Task item A: Answer each question from the source extract, one per line: (i) What is FREE limited to by its charter? (ii) About how long would phasing out reactors by the suggested means take? (iii) What should nuclear fuel security initiatives be turned into?
Task item B: Restate as a brief bulleted list the paragraph of the source extract that begins "To abandon nuclear power", keeping its main facts.

Source extract:
■ ■ ■

The global urgency of displacing oil and uranium-like the reconstruction urgency that gave rise to the Marshall Plan, World Bank, IMF, and OECD-offers a good case for a Fund for Renewable Energy Enterprise (FREE), analogous to the International Fund for Agricultural Development and funded perhaps by a tax on oil sales, oil or fossil-fuel use, uranium mining, arms budgets, or megatonnage of bomb inventories. FREE would aggressively finance distribution, site testing, training, and institution-building for soft technologies (limited by charter to decentralized systems). It would complement existing institutions, work closely with appropriate non-governmental organizations, substitute broad social accounting for narrow profitability tests, take risks, be at least half-controlled by recipient states, and operate via semi-autonomous regional centers maximizing their dispersion of staff, decisions and money. As one of the many complementary mechanisms needed to address the full spectrum of developing-country energy needs at which Article IV was aimed, this concept could be explored and refined at the NPT Review Conference and at the 1981 U.N. Conference on New and Renewable Sources of Energy.


The proliferation problem has seemed insoluble primarily because vast worldwide stocks and flows of bomb materials were assumed to be permanent. Policy never looked beyond the nuclear power age because there was no beyond. But that age may be ending, with proliferation-given pragmatic planning-arrestable just short of total unmanageability.

To abandon nuclear power and its ancillary technologies does not require any government to embrace anti-nuclear sentiment or rhetoric. It can love nuclear power-provided it loves the market more. Governments need merely accept the market's verdict in good grace and design an orderly terminal phase for an unfortunate mistake. That should include the least unattractive and most permanent ways to eliminate from the biosphere (via interim internationally controlled spent-fuel storage) the hundreds of tons of bomb materials already created, and helping nuclear technologists to recycle themselves into work where their talents are more needed. Phasing out reactors by the means suggested in Sections III and V would take about a decade and reduce both political tensions and electricity prices.

While collective leadership by other countries is desirable and sufficient, the U.S. example alone would deprive other countries of the domestic political support that an exorbitantly costly bail-out of their nuclear industries would require. Interdependent political illusions would quickly unravel. In a period of tight budgets and narrow electoral margins, explicit U.S. recognition that the market has cut short the nuclear parenthesis in favor of more effective means of oil displacement would focus the accelerating swing of public and professional opinion worldwide. To allow the nuclear industry to die without noting and politically capitalizing on its passage would be a signal failure of international leadership.

Second, as efforts to make the market more efficient hasten the recycling of nuclear resources into the soft path, the United States unilaterally, and interested states (especially nonaligned non-weapons states) multilaterally should freely, unconditionally, and nondiscriminatorily help any other country that wants to pursue a soft path-especially developing countries, on the lines suggested in the previous section. Nuclear fuel security initiatives should be turned into energy security initiatives.

■ ■ ■

Recorded information:
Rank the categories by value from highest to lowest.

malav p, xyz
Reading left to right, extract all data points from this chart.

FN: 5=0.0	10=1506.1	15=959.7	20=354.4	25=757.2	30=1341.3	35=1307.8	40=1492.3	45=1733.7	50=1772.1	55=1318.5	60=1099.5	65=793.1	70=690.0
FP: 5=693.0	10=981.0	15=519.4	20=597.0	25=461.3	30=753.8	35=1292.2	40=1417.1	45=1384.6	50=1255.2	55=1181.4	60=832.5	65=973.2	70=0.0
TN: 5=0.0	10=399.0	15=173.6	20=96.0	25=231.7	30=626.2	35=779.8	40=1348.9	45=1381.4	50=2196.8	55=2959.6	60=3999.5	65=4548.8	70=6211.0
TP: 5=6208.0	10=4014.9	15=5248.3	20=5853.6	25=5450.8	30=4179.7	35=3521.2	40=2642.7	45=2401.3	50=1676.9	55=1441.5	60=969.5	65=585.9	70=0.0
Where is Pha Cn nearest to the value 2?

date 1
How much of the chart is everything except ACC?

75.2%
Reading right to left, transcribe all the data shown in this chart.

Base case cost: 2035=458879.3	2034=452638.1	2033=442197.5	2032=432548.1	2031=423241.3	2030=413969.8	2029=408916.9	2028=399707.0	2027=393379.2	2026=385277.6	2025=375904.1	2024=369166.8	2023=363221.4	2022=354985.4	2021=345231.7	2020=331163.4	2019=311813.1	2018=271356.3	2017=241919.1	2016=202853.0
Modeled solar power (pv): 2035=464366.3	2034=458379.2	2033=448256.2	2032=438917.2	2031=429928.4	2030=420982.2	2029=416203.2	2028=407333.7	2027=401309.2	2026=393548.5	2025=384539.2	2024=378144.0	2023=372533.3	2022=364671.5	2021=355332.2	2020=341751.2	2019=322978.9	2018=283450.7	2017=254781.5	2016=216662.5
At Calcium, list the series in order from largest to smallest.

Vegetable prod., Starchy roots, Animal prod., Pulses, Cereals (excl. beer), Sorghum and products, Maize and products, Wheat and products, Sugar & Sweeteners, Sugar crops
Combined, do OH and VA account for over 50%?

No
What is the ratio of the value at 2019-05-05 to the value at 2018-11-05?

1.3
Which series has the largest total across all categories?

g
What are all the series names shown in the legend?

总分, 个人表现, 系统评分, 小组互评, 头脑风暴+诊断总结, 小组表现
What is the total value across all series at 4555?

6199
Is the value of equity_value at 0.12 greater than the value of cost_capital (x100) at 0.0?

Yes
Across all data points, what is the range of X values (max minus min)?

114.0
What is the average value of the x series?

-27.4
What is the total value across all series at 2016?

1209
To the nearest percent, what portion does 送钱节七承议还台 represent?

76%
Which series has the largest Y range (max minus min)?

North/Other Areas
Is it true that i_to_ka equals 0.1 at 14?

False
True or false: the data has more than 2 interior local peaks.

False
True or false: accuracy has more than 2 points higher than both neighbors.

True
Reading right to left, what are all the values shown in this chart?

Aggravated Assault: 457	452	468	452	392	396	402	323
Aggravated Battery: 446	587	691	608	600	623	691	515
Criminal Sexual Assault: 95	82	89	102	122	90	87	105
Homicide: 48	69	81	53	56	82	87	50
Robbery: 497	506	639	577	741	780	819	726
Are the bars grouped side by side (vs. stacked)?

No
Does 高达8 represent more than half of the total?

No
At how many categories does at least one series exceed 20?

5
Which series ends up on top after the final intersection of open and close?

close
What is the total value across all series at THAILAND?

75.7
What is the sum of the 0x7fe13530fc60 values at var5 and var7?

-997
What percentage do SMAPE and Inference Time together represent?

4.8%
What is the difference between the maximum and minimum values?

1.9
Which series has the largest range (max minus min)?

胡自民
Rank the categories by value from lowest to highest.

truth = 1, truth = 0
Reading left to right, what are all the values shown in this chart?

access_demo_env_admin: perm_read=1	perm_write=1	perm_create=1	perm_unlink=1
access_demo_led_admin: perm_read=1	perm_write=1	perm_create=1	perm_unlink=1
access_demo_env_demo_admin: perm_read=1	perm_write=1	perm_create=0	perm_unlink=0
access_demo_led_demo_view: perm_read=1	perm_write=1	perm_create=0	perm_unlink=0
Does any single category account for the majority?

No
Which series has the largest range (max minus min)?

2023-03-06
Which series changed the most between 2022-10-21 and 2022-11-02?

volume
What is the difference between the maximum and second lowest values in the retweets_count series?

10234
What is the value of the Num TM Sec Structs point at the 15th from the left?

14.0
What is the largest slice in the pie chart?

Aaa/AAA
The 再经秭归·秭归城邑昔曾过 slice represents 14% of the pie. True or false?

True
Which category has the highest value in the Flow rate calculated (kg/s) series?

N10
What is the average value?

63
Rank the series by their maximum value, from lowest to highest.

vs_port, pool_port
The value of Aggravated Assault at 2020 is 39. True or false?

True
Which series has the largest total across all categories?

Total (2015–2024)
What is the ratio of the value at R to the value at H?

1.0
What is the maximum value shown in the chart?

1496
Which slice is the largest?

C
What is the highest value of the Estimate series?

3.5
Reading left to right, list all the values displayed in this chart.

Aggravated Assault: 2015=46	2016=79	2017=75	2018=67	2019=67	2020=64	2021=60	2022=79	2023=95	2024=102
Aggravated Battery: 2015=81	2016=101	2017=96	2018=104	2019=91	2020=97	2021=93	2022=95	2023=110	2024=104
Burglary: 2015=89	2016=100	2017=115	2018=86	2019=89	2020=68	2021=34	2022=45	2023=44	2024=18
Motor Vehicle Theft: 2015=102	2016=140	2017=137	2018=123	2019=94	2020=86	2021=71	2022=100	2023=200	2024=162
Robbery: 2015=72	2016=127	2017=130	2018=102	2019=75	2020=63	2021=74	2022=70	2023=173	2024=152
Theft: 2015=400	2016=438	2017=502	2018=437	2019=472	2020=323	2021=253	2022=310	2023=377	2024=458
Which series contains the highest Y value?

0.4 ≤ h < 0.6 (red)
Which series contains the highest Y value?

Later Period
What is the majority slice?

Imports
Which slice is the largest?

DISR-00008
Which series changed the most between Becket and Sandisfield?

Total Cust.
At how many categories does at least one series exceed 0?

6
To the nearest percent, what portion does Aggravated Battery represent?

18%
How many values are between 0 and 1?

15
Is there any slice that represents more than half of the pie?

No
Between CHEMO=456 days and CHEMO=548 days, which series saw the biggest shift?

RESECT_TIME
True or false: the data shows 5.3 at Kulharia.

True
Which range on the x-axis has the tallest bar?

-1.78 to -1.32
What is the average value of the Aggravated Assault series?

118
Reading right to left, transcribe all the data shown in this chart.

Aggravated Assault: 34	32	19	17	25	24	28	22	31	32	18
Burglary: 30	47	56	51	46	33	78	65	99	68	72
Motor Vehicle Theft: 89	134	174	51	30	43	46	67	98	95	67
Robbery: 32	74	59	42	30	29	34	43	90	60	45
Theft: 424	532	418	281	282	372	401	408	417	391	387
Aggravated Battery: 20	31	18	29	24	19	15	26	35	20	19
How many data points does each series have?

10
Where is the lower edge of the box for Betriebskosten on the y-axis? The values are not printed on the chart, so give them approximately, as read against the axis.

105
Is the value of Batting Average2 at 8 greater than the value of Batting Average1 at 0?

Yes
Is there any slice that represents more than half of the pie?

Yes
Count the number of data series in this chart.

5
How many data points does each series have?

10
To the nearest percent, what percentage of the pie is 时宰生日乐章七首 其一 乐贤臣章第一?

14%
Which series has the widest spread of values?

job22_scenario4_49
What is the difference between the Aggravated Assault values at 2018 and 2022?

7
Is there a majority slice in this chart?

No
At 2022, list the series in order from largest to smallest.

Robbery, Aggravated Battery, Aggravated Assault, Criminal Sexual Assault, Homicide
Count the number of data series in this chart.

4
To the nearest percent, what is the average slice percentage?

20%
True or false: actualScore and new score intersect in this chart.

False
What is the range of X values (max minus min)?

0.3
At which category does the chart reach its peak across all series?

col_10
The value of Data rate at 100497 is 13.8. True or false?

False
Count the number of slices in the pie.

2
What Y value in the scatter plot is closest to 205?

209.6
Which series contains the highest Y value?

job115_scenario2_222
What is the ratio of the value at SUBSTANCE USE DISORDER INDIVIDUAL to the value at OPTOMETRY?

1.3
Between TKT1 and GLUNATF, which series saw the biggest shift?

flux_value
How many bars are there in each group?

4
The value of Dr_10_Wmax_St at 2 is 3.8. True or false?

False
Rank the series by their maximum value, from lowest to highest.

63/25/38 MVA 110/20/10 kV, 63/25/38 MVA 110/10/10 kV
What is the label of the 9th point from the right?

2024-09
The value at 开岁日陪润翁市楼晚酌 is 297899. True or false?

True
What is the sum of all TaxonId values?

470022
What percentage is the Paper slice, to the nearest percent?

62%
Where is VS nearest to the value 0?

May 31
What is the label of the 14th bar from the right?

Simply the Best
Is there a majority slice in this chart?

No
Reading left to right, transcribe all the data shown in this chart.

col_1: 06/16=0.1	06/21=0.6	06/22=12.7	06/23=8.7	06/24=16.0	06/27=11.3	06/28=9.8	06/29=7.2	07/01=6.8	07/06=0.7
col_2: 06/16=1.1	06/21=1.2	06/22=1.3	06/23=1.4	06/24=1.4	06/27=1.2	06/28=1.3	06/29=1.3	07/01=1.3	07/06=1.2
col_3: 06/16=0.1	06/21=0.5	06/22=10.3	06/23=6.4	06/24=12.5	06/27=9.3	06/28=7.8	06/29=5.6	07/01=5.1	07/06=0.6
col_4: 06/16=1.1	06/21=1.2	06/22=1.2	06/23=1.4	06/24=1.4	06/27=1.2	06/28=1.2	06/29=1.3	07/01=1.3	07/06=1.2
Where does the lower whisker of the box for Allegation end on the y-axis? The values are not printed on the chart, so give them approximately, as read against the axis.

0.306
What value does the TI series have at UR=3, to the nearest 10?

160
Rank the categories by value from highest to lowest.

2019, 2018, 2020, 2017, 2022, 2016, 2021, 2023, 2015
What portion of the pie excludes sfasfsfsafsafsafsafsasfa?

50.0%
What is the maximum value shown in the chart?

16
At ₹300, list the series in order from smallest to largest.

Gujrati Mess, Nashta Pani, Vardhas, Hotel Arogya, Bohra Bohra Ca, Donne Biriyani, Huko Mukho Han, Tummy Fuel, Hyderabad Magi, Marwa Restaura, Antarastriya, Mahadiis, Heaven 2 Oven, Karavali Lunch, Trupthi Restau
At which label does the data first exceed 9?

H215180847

■ ■ ■

Answer area A:
(i) Decentralized systems.
(ii) About a decade.
(iii) Energy security initiatives.

Answer area B:
- A government can abandon nuclear power and its ancillary technologies without adopting anti-nuclear sentiment or rhetoric. It can love nuclear power as long as it loves the market more.
- Governments need only accept the market's verdict gracefully and design an orderly terminal phase for the mistake.
- That phase should include the least unattractive, most permanent ways to remove the hundreds of tons of bomb materials already created from the biosphere, via interim internationally controlled spent-fuel storage.
- It should also help nuclear technologists move into work where their talents are more needed.
- Phasing out reactors by the means suggested in Sections III and V would take about a decade and would reduce both political tensions and electricity prices.